== ATTIVITÀ RICHIESTE ==
a - Riscrivi in forma più concisa il paragrafo della recensione che inizia con «Un esempio di piena maturità», conservandone i fatti principali.
b - Secondo la recensione, con quale denominazione è stato pubblicato «Ars metal mentis»?

== TESTO DA ESAMINARE ==
• • •

Che l’accostamento, troppo spesso formulato con leggerezza, tra arte e musica, nel caso di
Mario Di Donato (anche pittore di notevole fama e poeta, ricordando con l’occasione il fascinoso volumetto “
Carmina”) sia assolutamente legittimo, lo abbiamo già affermato con convinzione in passato e non credo sia necessario tornare a ricordarlo al lettore.
Quello che invece è doveroso ribadire, dopo l’ascolto di questo “
Ars metal mentis”, da non molto pubblicato sotto la storica denominazione
The Black, è l’inesauribile ispirazione che continua ad alimentare il lavoro dell’artista abruzzese, un autorevole
maestro del
doom metal mondiale, non sempre riconosciuto per il suo vero valore.
Il tutto senza trascurare la forte “italianità” del progetto, espressa anche attraverso il legame indissolubile con la regione natia, evocato nell’opera in più di un’occasione in maniera nitida ed esplicita.
Un esempio di piena maturità, intrisa di cultura e sensibilità impressionanti, è quello che si percepisce durante la fruizione di un disco in cui la consueta miscela tra
heavy-dark-doom primordiale e influssi
progressivi conserva “magicamente” una notevole energia visionaria, fondamentale per non adagiarsi dopo una carriera tanto corposa.
Una “lezione” utile a molti frequentatori della scena, e se da un lato è giusto rivendicare per il nostro una meritata incondizionata visibilità, dall’altro non è da escludere che una certa lontananza dal clamore delle copertine musicali del settore abbia in qualche modo “giovato” al mantenimento non solo di un’encomiabile integrità, ma anche di un formidabile fermento interiore, capace di trasformare l’immarcescibile retaggio Sabbath-
iano in un suono inquieto, potente e costantemente affascinante.

• • •

== Dati memorizzati ==
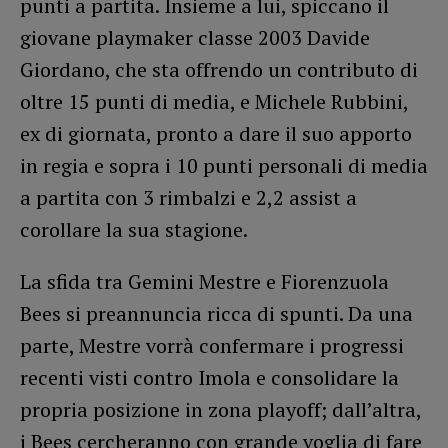
punti a partita. Insieme a lui, spiccano il
giovane playmaker classe 2003 Davide
Giordano, che sta offrendo un contributo di
oltre 15 punti di media, e Michele Rubbini,
ex di giornata, pronto a dare il suo apporto
in regia e sopra i 10 punti personali di media
a partita con 3 rimbalzi e 2,2 assist a
corollare la sua stagione.
La sfida tra Gemini Mestre e Fiorenzuola
Bees si preannuncia ricca di spunti. Da una
parte, Mestre vorrà confermare i progressi
recenti visti contro Imola e consolidare la
propria posizione in zona playoff; dall’altra,
i Bees cercheranno con grande voglia di fare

• • •

== RISPOSTE PER NUMERO ==
a - Il disco rivela una piena maturità, ricca di cultura e sensibilità. La consueta miscela di heavy-dark-doom primordiale e influssi progressivi mantiene una notevole energia visionaria, indispensabile per non adagiarsi dopo una carriera così corposa.

b - Con la storica denominazione The Black.